* _Work instruction_:
Repeat each entry exactly; omit all pictures.

* _Material provided_:
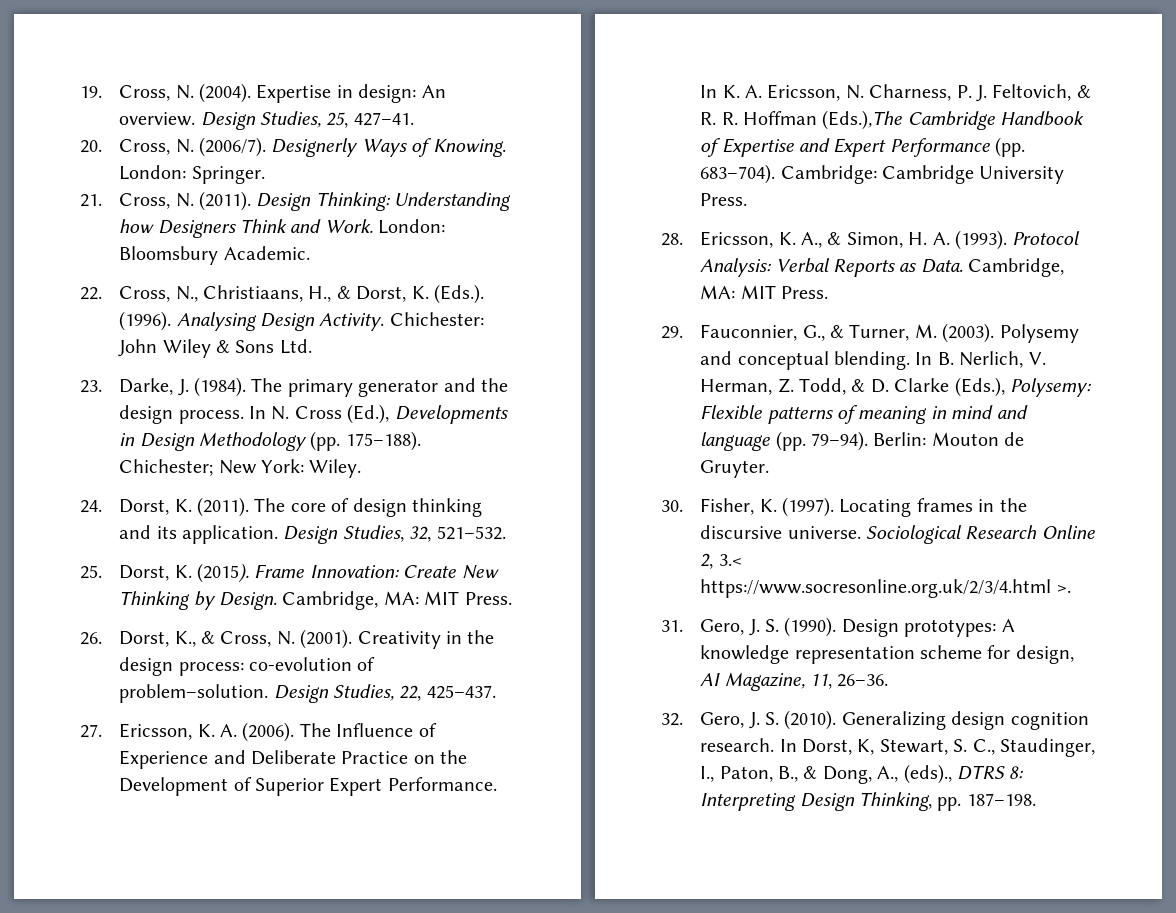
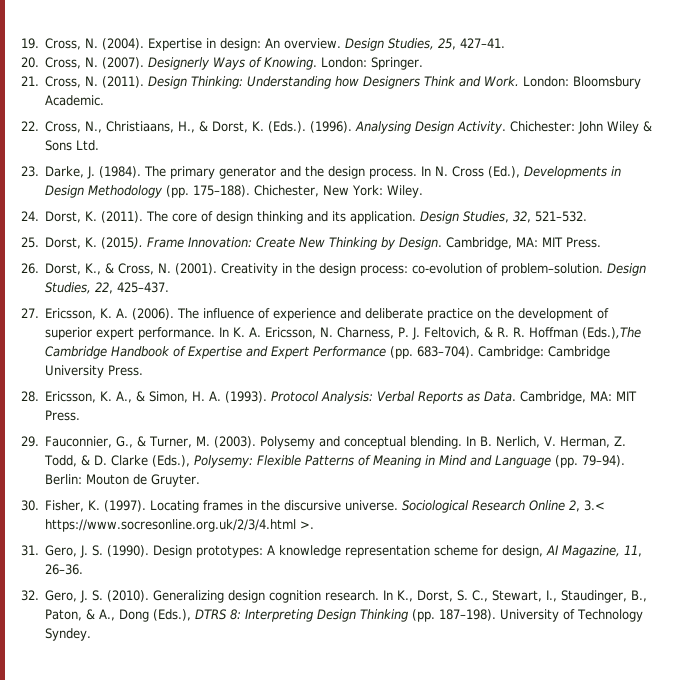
[198,137,266,157] (2006/7). -> [102,57,145,69] (2007).
[119,459,214,476] Chichester; -> [254,185,320,197] Chichester,
[336,723,437,737] [119,750,468,769] [119,777,497,796] Influence of Experience and Deliberate Practice on the Development of Superior Expert Performance. -> [203,308,610,321] [45,327,216,340] influence of experience and deliberate practice on the development of superior expert performance.
[767,405,1028,424] [700,432,771,451] patterns of meaning in mind and language -> [305,455,552,468] Patterns of Meaning in Mind and Language
[801,738,1095,757] [700,764,1024,784] [700,792,1036,811] Dorst, K, Stewart, S. C., Staudinger, I., Paton, B., & Dong, A., (eds)., DTRS 8: Interpreting Design Thinking, pp. 187–198. -> [397,590,648,603] [45,609,644,622] [45,628,92,641] K., Dorst, S. C., Stewart, I., Staudinger, B., Paton, & A., Dong (Eds.), DTRS 8: Interpreting Design Thinking (pp. 187–198). University of Technology Syndey.

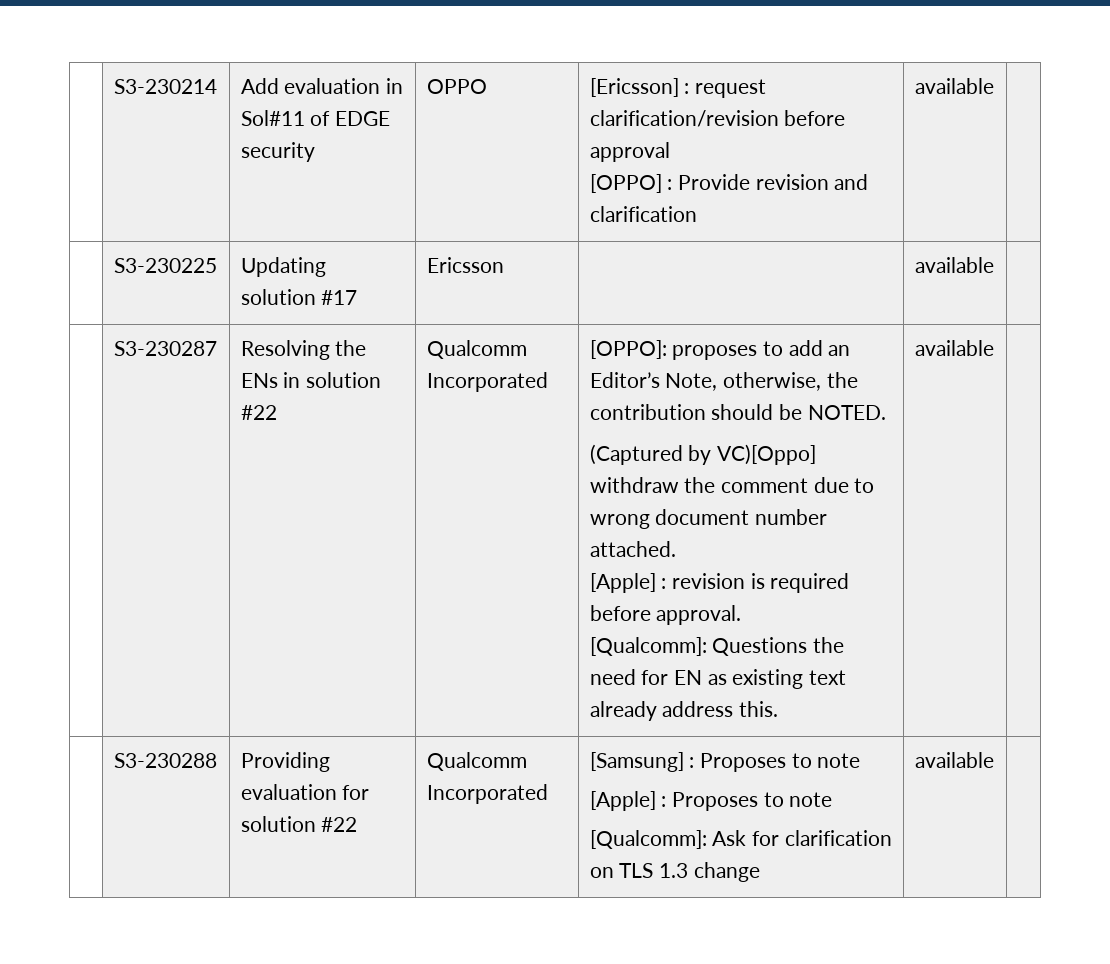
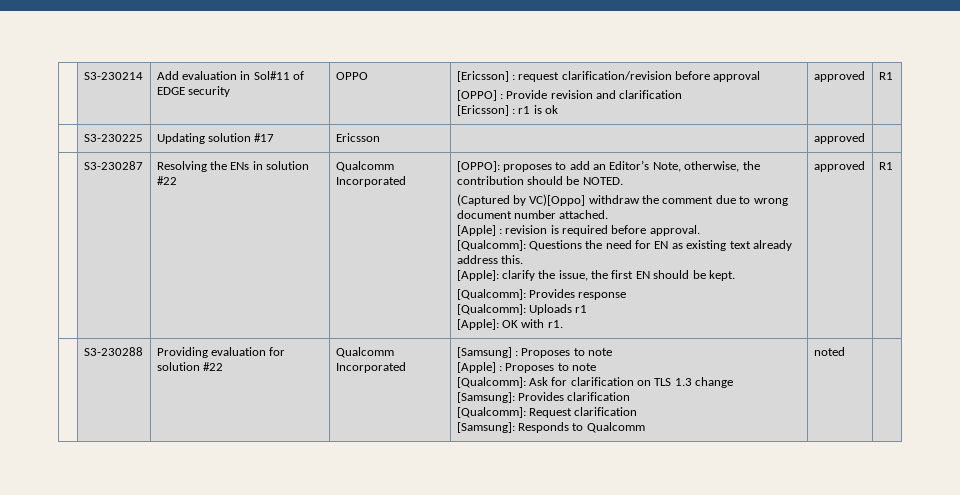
[914,78,994,94] | available | -> [456,105,559,116] [813,71,865,82] [878,72,893,80] // [Ericsson] : r1 is ok | approved | R1
[914,257,994,273] available -> [813,133,865,144] approved
[914,340,994,356] | available | -> [456,270,735,281] [456,289,627,300] [456,304,588,315] [456,319,563,330] [813,161,865,172] [878,162,893,170] // [Apple]: clarify the issue, the first EN should be kept. // [Qualcomm]: Provides response // [Qualcomm]: Uploads r1 // [Apple]: OK with r1. | approved | R1
[914,752,994,768] | available -> [456,392,631,403] [456,407,638,418] [456,422,645,433] [813,347,845,356] // [Samsung]: Provides clarification // [Qualcomm]: Request clarification // [Samsung]: Responds to Qualcomm | noted

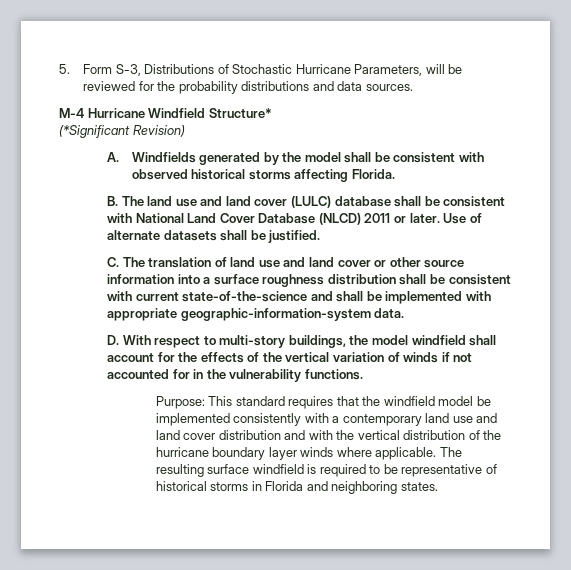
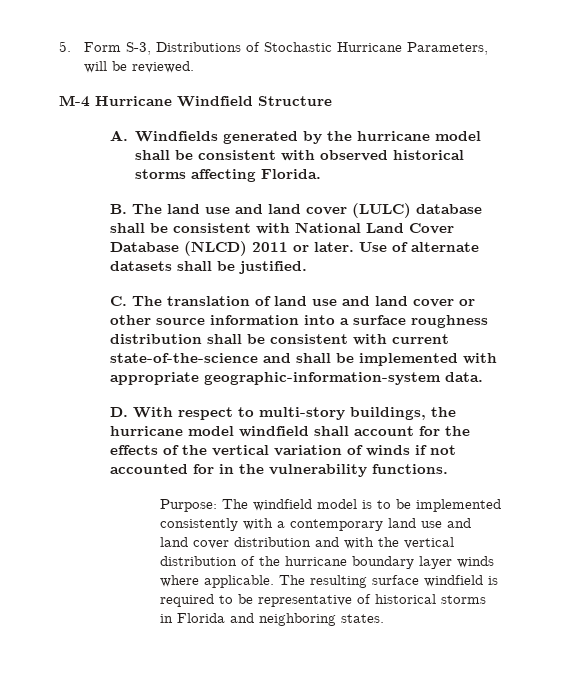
[83,81,413,94] reviewed for the probability distributions and data sources. -> [132,61,195,73] reviewed.
[208,108,272,118] [59,125,185,138] Structure* // (*Significant Revision) -> [258,96,332,106] Structure
(302, 157) none -> [357,131,431,141] hurricane
(369, 340) none -> [109,426,183,436] hurricane
[208,396,474,409] This standard requires that the windfield model -> [222,499,392,511] The windfield model is to

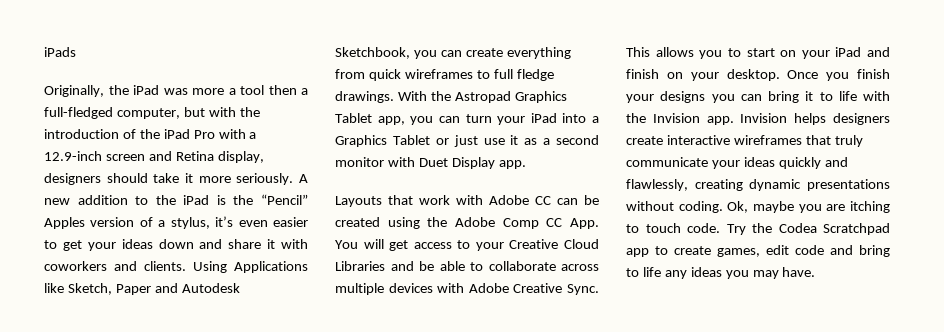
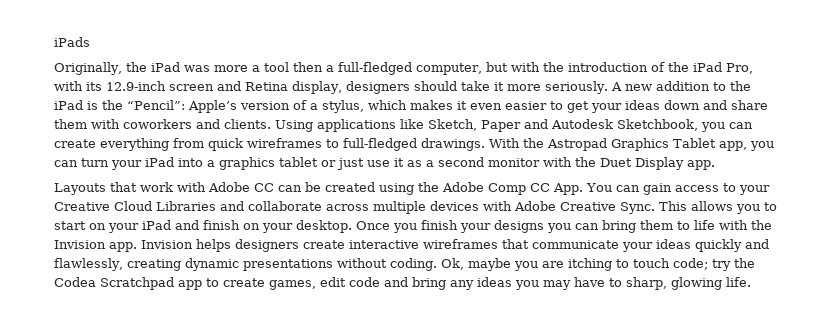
[193,129,257,139] Pro with a -> [725,63,753,74] [54,81,102,91] Pro, with its
[261,194,309,205] [44,217,85,229] “Pencil” Apples -> [127,100,237,113] “Pencil”: Apple’s
[215,216,234,227] it’s -> [368,100,467,110] which makes it
[267,239,276,249] it -> [54,119,87,129] them
[234,261,308,273] Applications -> [317,119,396,132] applications
[493,69,554,81] full fledge -> [343,138,417,151] full-fledged
[335,135,430,147] Graphics Tablet -> [219,157,318,170] graphics tablet
(415, 162) none -> [575,157,596,167] the
[363,239,409,251] will get -> [615,183,672,195] can gain
[419,261,483,271] be able to -> (244, 206) none
[805,91,814,101] it -> [640,220,673,230] them
[834,135,863,147] truly -> (529, 244) none
[687,223,746,235] code. Try -> [672,258,731,271] code; try
[626,267,661,277] to life -> (446, 283) none
[782,267,816,277] have. -> [574,277,751,290] have to sharp, glowing life.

* _Solution below_:
[198,137,266,157] (2006/7). -> [102,57,145,69] (2007).
[119,459,214,476] Chichester; -> [254,185,320,197] Chichester,
[336,723,437,737] [119,750,468,769] [119,777,497,796] Influence of Experience and Deliberate Practice on the Development of Superior Expert Performance. -> [203,308,610,321] [45,327,216,340] influence of experience and deliberate practice on the development of superior expert performance.
[767,405,1028,424] [700,432,771,451] patterns of meaning in mind and language -> [305,455,552,468] Patterns of Meaning in Mind and Language
[801,738,1095,757] [700,764,1024,784] [700,792,1036,811] Dorst, K, Stewart, S. C., Staudinger, I., Paton, B., & Dong, A., (eds)., DTRS 8: Interpreting Design Thinking, pp. 187–198. -> [397,590,648,603] [45,609,644,622] [45,628,92,641] K., Dorst, S. C., Stewart, I., Staudinger, B., Paton, & A., Dong (Eds.), DTRS 8: Interpreting Design Thinking (pp. 187–198). University of Technology Syndey.

[914,78,994,94] | available | -> [456,105,559,116] [813,71,865,82] [878,72,893,80] // [Ericsson] : r1 is ok | approved | R1
[914,257,994,273] available -> [813,133,865,144] approved
[914,340,994,356] | available | -> [456,270,735,281] [456,289,627,300] [456,304,588,315] [456,319,563,330] [813,161,865,172] [878,162,893,170] // [Apple]: clarify the issue, the first EN should be kept. // [Qualcomm]: Provides response // [Qualcomm]: Uploads r1 // [Apple]: OK with r1. | approved | R1
[914,752,994,768] | available -> [456,392,631,403] [456,407,638,418] [456,422,645,433] [813,347,845,356] // [Samsung]: Provides clarification // [Qualcomm]: Request clarification // [Samsung]: Responds to Qualcomm | noted

[83,81,413,94] reviewed for the probability distributions and data sources. -> [132,61,195,73] reviewed.
[208,108,272,118] [59,125,185,138] Structure* // (*Significant Revision) -> [258,96,332,106] Structure
(302, 157) none -> [357,131,431,141] hurricane
(369, 340) none -> [109,426,183,436] hurricane
[208,396,474,409] This standard requires that the windfield model -> [222,499,392,511] The windfield model is to

[193,129,257,139] Pro with a -> [725,63,753,74] [54,81,102,91] Pro, with its
[261,194,309,205] [44,217,85,229] “Pencil” Apples -> [127,100,237,113] “Pencil”: Apple’s
[215,216,234,227] it’s -> [368,100,467,110] which makes it
[267,239,276,249] it -> [54,119,87,129] them
[234,261,308,273] Applications -> [317,119,396,132] applications
[493,69,554,81] full fledge -> [343,138,417,151] full-fledged
[335,135,430,147] Graphics Tablet -> [219,157,318,170] graphics tablet
(415, 162) none -> [575,157,596,167] the
[363,239,409,251] will get -> [615,183,672,195] can gain
[419,261,483,271] be able to -> (244, 206) none
[805,91,814,101] it -> [640,220,673,230] them
[834,135,863,147] truly -> (529, 244) none
[687,223,746,235] code. Try -> [672,258,731,271] code; try
[626,267,661,277] to life -> (446, 283) none
[782,267,816,277] have. -> [574,277,751,290] have to sharp, glowing life.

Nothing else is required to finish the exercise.